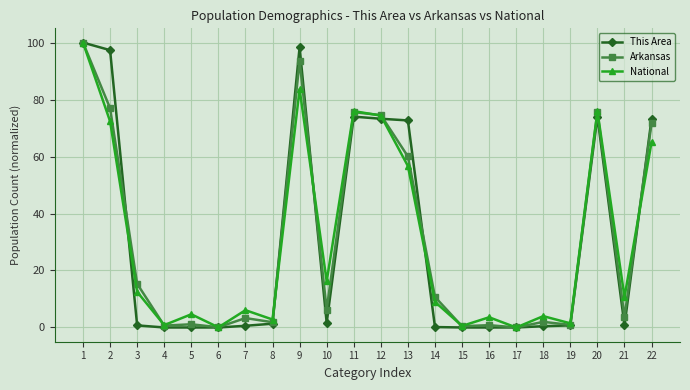

At 9, list the series in order from largest to smallest.

This Area, Arkansas, National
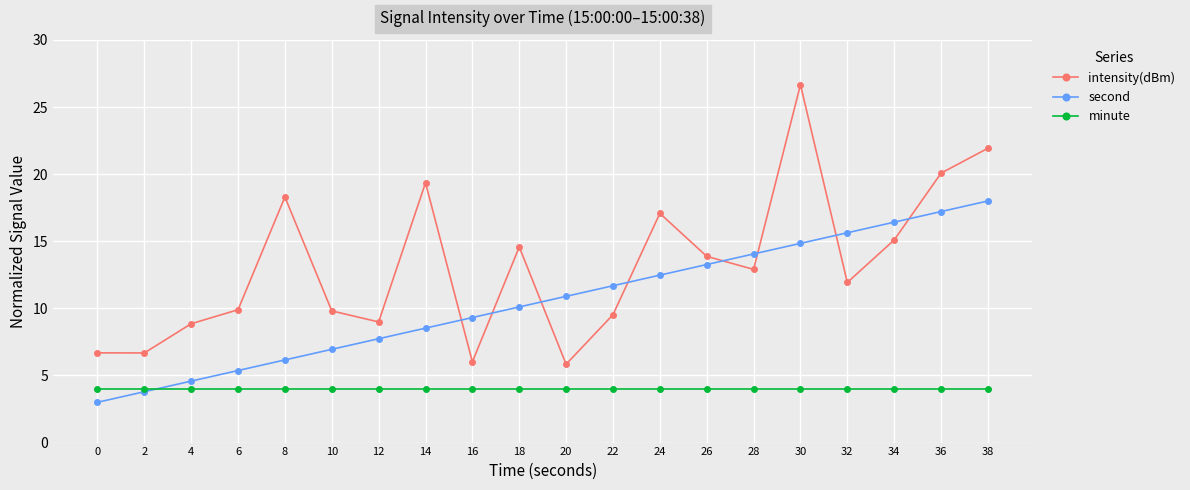

Is this an area chart (filled region under the line)?

No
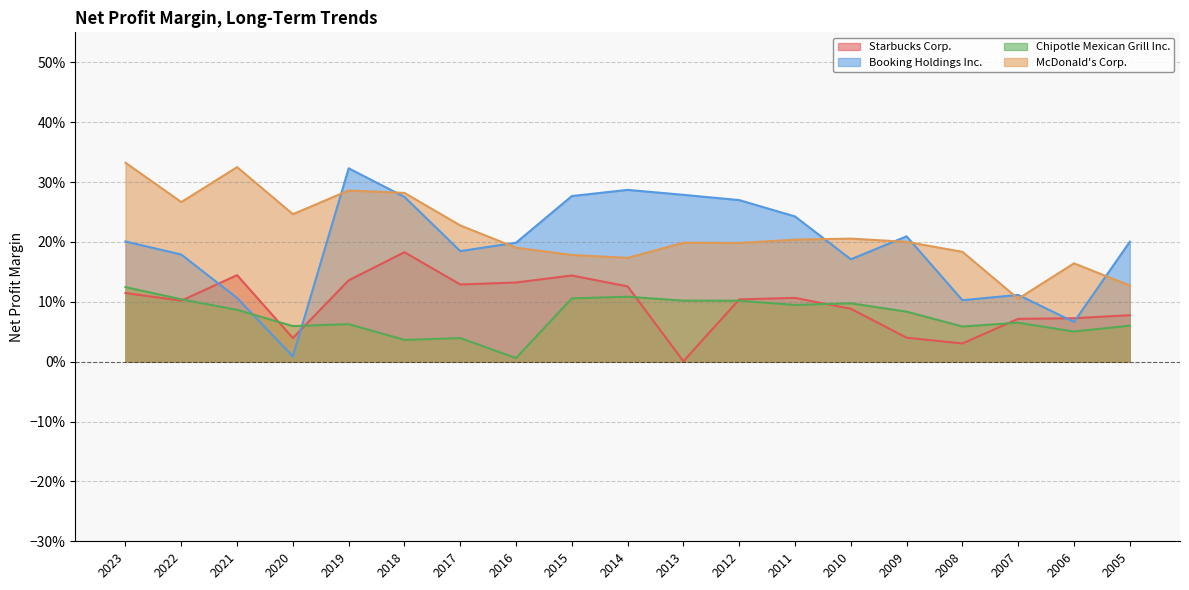

What is the value of the Chipotle Mexican Grill Inc. point at the 4th from the left?

0.1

------------

Please copy all of the data above word for word, leaving the pictures out.

At 9, list the series in order from largest to smallest.

This Area, Arkansas, National

Is this an area chart (filled region under the line)?

No

What is the value of the Chipotle Mexican Grill Inc. point at the 4th from the left?

0.1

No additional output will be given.